PREJUBILACIONES ALOCADAS

La escolarización se prolonga, el desempleo de larga duración se solidifica (se concentra en las mismas personas), la esperanza de vida se alarga y, al Ministerio de Administraciones Públicas no se le ocurre otra cosa que lanzar una oferta de prejubilaciones para los funcionarios entre 58 y 64 años.
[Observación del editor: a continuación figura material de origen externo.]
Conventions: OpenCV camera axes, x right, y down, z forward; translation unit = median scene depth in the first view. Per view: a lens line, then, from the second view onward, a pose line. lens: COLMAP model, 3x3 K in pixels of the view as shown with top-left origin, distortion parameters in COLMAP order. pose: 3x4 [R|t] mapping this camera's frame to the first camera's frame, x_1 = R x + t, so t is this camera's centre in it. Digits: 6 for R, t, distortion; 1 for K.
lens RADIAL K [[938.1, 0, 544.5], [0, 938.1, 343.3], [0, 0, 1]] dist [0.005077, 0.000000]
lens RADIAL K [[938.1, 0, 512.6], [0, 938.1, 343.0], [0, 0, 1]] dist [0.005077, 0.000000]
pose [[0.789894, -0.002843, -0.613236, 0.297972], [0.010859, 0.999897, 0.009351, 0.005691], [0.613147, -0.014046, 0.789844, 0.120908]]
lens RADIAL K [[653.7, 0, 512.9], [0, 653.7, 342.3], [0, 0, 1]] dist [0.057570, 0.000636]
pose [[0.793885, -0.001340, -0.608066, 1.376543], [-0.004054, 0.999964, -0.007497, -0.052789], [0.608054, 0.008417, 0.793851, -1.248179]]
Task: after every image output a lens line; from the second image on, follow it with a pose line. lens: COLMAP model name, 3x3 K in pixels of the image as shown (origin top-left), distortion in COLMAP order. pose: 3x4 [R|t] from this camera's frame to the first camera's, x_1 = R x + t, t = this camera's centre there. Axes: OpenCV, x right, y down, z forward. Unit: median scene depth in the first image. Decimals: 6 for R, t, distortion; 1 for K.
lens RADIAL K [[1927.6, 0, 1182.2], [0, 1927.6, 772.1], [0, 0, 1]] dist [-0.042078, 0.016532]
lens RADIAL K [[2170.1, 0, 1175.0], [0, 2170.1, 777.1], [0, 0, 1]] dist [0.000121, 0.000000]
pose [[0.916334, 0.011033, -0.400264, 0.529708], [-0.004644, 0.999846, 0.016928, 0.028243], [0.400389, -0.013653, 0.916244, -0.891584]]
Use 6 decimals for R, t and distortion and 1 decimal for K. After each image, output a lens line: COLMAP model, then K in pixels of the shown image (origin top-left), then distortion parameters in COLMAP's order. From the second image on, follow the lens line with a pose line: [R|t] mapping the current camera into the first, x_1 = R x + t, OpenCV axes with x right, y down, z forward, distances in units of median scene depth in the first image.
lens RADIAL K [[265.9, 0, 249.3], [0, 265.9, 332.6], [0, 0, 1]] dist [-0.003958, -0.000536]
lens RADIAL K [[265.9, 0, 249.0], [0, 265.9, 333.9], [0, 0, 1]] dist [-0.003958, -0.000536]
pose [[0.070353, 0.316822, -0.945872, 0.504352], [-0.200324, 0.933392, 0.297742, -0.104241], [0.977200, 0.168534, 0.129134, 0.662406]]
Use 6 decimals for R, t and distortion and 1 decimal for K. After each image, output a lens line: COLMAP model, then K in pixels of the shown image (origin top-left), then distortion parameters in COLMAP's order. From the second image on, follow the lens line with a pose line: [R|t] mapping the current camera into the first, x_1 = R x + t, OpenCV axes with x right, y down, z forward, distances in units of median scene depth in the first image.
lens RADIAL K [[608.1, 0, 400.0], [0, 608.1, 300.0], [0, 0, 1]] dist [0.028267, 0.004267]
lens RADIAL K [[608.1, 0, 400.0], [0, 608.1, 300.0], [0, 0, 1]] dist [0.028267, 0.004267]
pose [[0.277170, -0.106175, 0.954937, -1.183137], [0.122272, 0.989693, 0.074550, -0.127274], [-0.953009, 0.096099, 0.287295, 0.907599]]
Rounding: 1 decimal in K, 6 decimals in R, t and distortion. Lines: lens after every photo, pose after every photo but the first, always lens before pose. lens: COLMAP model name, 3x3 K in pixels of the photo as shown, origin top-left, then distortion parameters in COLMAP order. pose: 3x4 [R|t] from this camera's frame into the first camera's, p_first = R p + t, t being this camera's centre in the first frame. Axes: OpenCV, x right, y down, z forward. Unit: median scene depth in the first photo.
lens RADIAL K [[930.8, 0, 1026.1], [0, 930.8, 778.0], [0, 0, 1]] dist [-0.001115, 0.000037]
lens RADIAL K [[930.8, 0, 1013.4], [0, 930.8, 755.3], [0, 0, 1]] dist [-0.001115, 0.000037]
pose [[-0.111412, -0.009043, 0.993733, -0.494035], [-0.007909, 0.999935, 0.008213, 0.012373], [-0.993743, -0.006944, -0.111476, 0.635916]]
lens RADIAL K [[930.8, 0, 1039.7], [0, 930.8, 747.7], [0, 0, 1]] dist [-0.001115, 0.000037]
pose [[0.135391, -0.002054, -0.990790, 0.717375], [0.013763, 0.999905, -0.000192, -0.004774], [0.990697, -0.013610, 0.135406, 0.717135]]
Es verdad que esa posibilidad existe en muchas empresas del sector privado, pero no lo es menos que se trata de una barbaridad. Vivimos cada vez más y trabajamos cada vez menos. O, para ser exactos, trabajamos más horas al año durante menos años. Si todo lo que se le ocurre al ministro para flexibilizar y movilizar la Administración central es una Ley Azaña civil ("no es un problema de tamaño sino de reordenar edades, cualificaciones y la ubicación geográfica", parece que ha dicho), apañados estamos. De las jubilaciones se usó y se abusó en los procesos de reconversión industrial, se acogieron muchos trabajadores a ellas pensando simplemente que era una manera fácil de saltar al trabajo por cuenta propia, se viciaron los sindicatos que vieron en ellas una forma sencilla (pedestre, diría yo) de repartir el trabajo. El resultado es que, en vez de abordar el problema de la capacidad de nuestra estructura económica para movilizar el trabajo y crear riqueza (por qué no se genera más empleo habiendo brazos disponibles), nos dedicamos simplemente a discutir quién abandonará antes la actividad económica. Pero, a la larga, eso sólo disminuye la productividad de la nación (la riqueza producida por habitante)y eleva la tasa de dependencia (la población dependiente dividida por la población activa), y el sector público debería ser el último en optar por esa senda.